Il giro diplomatico di Zelensky con un nuovo piano sul tavolo (che il Cremlino ha già rifiutato)

Micol Flammini

Il presidente ucraino incontra gli europei a Londra, ora tutti sanno che Trump vuole che la guerra finisca con Mosca in posizione favorevole. Un dettaglio: Putin però di far finire la guerra non ha nessuna intenzione. La lezione da un vaso

La scorsa settimana, in un articolo di Politico intitolato “Il presidente che non è mai cresciuto” venivano messe in ordine tutte le mancanze del capo della Casa Bianca, sempre più attento all’intrattenimento, poco propenso al lavoro, sempre più distante dalle questioni urgenti della sua Amministrazione. Trump non segue i dossier più importanti, pensa alle opere di ristrutturazione della sua residenza e trascura il lavoro. Anche per questo, quando il presidente americano ha addossato la colpa di colloqui di pace sempre più fallimentari a Volodymyr Zelensky, reo di non aver letto il piano di pace, in molti si sono meravigliati: Trump non aveva letto neanche il piano in 28 punti scritto in collaborazione con i russi e non conosce i dettagli della nuova bozza. Il capo negoziatore di Zelensky, Rustem Umerov, è addirittura intervenuto per dire che il presidente ucraino avrebbe letto i cambiamenti inseriti nel piano durante la riunione con gli alleati europei a Londra e la lettura è finalmente avvenuta: Zelensky ha constatato che i punti ora sono venti, ma rimangono divergenze con Washington particolarmente accentuate sulle questioni territoriali. Nonostante ciò, il presidente ucraino non ha mai affossato il piano, sono stati i russi a rifiutarlo.

 

Il consigliere per la politica estera di Vladimir Putin, Yuri Ushakov, ha detto che il piano presentato a Mosca ha bisogno di “ritocchi radicali”, quindi alla Russia non piace. Putin viene da settimane particolarmente favorevoli, non sente alcuna pressione e non accetterà di fermarsi adesso: aspetta la fine dell’inverno, che si prospetta il più difficile che l’Ucraina abbia dovuto affrontare dal 2022. Le difficoltà di Kyiv vengono dalla mancanza di aiuti militari e dalle esternazioni della politica americana: gli Stati Uniti vogliono che la guerra finisca presto e con la Russia in posizione favorevole. Trump ormai si limita a notificare  le posizioni della linea che sta vincendo all’interno della sua Amministrazione e che vede Witkoff con il vicepresidente J. D. Vance come i due  maggiori sostenitori di un accordo che avvii delle nuove relazioni fra Washington e Mosca e che può realizzarsi soltanto accontentando il Cremlino. Zelensky non riesce più ad avvicinarsi a Trump, è tenuto fuori, spettatore del tentativo americano di fare un piacere a Vladimir Putin. 

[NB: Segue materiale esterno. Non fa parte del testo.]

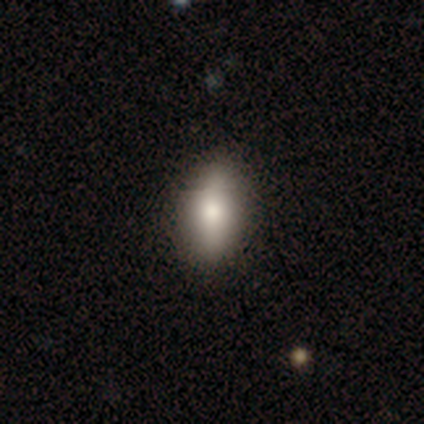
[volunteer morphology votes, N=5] This is clearly a smooth galaxy (80%). How rounded: likely in between (75%). Merging: clearly none (100%).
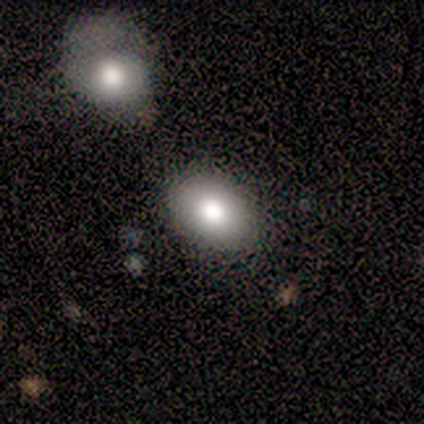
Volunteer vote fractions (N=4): Smooth or featured? 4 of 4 (100%) said smooth. How rounded? 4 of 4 (100%) said in between. Merging? 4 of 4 (100%) said none.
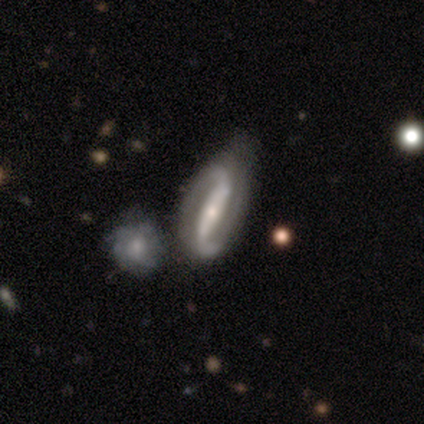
Smooth or featured: featured or disk — 92% (smooth — 5%)
Edge-on disk: no — 92% (yes — 8%)
Bar: strong — 79% (weak — 15%)
Spiral arms: yes — 94% (no — 6%)
Spiral winding: loose — 74% (tight — 16%)
Spiral arm count: 2 — 90% (can't tell — 6%)
Bulge size: small — 61% (moderate — 33%)
Merging: none — 34% (minor disturbance — 29%)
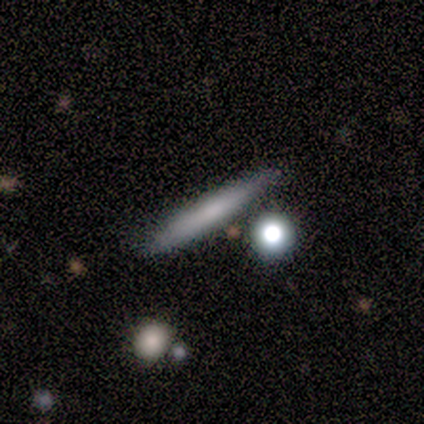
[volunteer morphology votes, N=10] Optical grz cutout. It shows a smooth galaxy with no disk features (80%) that is cigar-shaped (100%). Merging: none (100%).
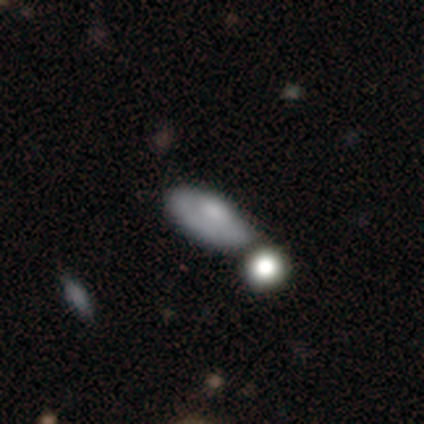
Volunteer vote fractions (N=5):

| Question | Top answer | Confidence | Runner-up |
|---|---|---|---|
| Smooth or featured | smooth | 60% | star or artifact (40%) |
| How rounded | in between | 100% | — |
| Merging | none | 33% | tied: minor disturbance (33%), merger (33%) |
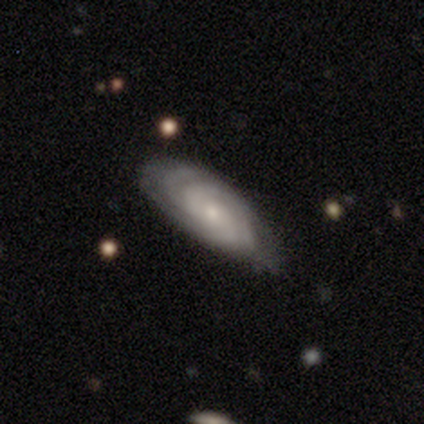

Lunedì il presidente ucraino ha incontrato a Londra il premier britannico Keir Starmer, il presidente francese Emmanuel Macron e il cancelliere tedesco Friedrich Merz. Martedì sarà a Roma, dove incontrerà la presidente del Consiglio Giorgia Meloni con l’intenzione di “discutere ogni dettaglio, fare in modo che Roma sia completamente informata sulla situazione e partecipi a pieno a tutte le discussioni e i contatti diplomatici. L’opinione di Meloni è importante per Zelensky”, dice al Foglio una fonte ucraina vicina al presidente. A Londra Zelensky  ha parlato anche di asset russi congelati, che sarebbero fondamentali per finanziare la resistenza di Kyiv davanti a una Russia che non accetta compromessi.  


Per la prima volta, il presidente ucraino ha usato dei nuovi aggettivi per definire la pace: non ha più detto che serve una “pace giusta”, ma una “pace dignitosa”. E’ un cambiamento importante, che spiega l’umore fra Kyiv e le capitali europee. Per la prima volta, dopo la pubblicazione da parte dell’Amministrazione americana del documento che spiega la nuova Strategia di sicurezza degli Stati Uniti, gli europei sanno che Washington non pensa più a loro come degli alleati, ma come degli avversari. Per la prima volta, Merz, Macron e Starmer non erano più gli alleati pronti a fare scudo a Zelensky, se necessario, con Trump, ma si sentivano, agli occhi del capo della Casa Bianca, sullo stesso piano del presidente ucraino. Dopo la pubblicazione del documento americano, è cambiato anche il modo di Mosca di parlare della guerra. Il politico russo Sergei Karanov, una delle voci del putinisimo, è andato in televisione a spiegare che la guerra non è contro l’Ucraina, ma contro l’Europa. Il capo del Fondo sovrano russo per gli investimenti all’Estero, e contatto principale degli americani al Cremlino, ha consigliato agli europei di dare retta a Trump “se intendono salvarsi”. 


La scorsa settimana la  propagandista russa e direttrice di Rt, Margarita Simonyan,  ha regalato a Putin un vaso. Gli ha raccontato di averlo comprato in un mercato e di averlo notato per la fattura antica e per la dedica scritta in ucraino che ricorda i “325 anni della riunificazione dell’Ucraina con la Russia”. Con Trump e i suoi alla Casa Bianca Mosca non ha nessuna ragione o convenienza a fermare la guerra.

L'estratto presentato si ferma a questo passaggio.